After the tour was over we went into the main building, the White Tower. It wasn’t really thrilling. It was an exhibition of armor and other random stuff. I think it said it was the oldest tourist exhibition in the world, which was interesting; and we saw Henry VIII’s armor, which was really as obese as all his pictures make him out to be; and we learned about the British coin system, which has always confused me. It sort of made sense though. The reason there used to be 270 (or whatever ridiculous number it was) pennies in a pound was because 270 silver pennies equaled the weight of one gold pound. Those 270 pennies are gone now, replaced with a more reasonable one-hundred-pennies-in-a-pound system, but it was interesting. We also learned why the current twenty pence pieces have only the back halves of lions as decoration: if you put the five coins less than a pound together, you get the Royal Shield, which is on the one pound coin.

The White Tower

The White Tower

The British coins arranged on the Royal Shield

The British coins arranged on the Royal Shield

Next we had lunch on a bench in the courtyard (it had stopped raining, though the sun had still not deigned to show its presence). A raven came over and sat on a box next to us, and it put on a show making abnormal noises and attracting tourists to our corner. The ravens are huge, bigger than crows, and they’re black and evil-looking. But it was fun to see it so close up since it belonged to the Tower of London.

A Raven in the Tower of London

A Raven in the Tower of London

Once we’d finished eating we headed to the line to see the Crown Jewels. It was really long, but it moved fast, and we were glad we got in when we did because no matter how fast it moved it never got shorter—on the contrary, when we’d gone through the exhibit, having seen the unrealistically huge jewels set in the elaborate crowns and solid gold scepters and swords which it contained, it was way longer than it had been before. The exhibit was incredible, since they were the kind of diamonds that are supposed to exist only in fairy tales, but we couldn’t stay in it long.

> Collected data
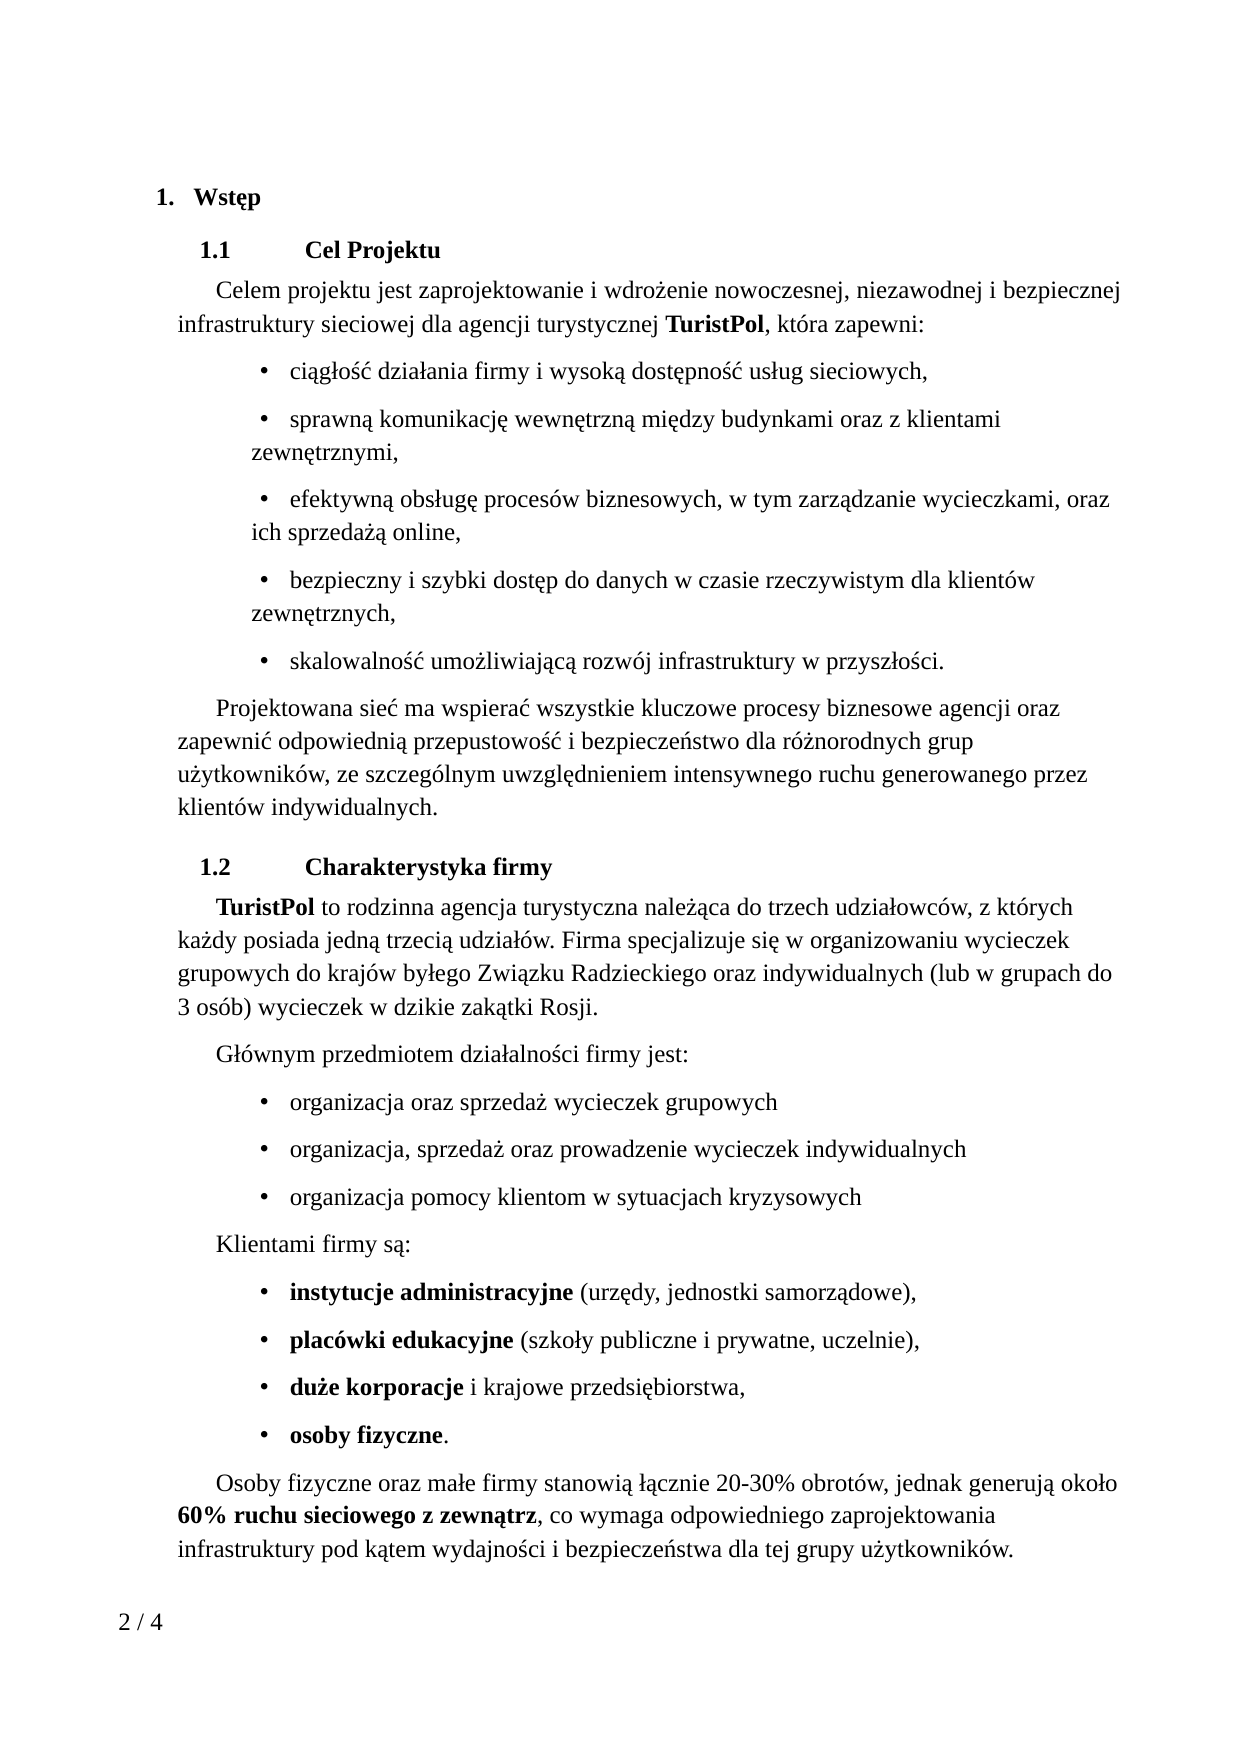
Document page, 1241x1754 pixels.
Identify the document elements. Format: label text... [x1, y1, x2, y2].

> Task
Continue the account of the Tower of London visit from its last sentence, writing the next paragraph in the same voice.

> Result for this task
Then we went on a tower walk and learned about the different kinds of animals kept at the castle, and stopped at a little fairground set up in the walls. There were booths about various things—armor, games, food, bookbinding, embroidery—and it was way better than the Renaissance fair at home. We pulled ourselves away at 2:45 and walked up on Tower Bridge, because Johnny’s been dying to and the rest of us were curious, and then came down to have tea at the Westminster Abbey Cellarium. Mom and Dad let Lindsey, Christian and me have afternoon tea: a level up from cream tea. It involves a tower for each person, with two scones at the bottom, lettuce and fancy little sandwiches in the middle, and tiny pastries at the top. It was really good. The top of the tea scale is high tea, which is all-you-can-eat of all of those, but you have to go to a hotel to get that and it’s ridiculously expensive (fifty pounds is a good price, for a very good tea, but some of the really famous hotels charge a hundred pounds. Which is about a hundred and seventy dollars. Per person).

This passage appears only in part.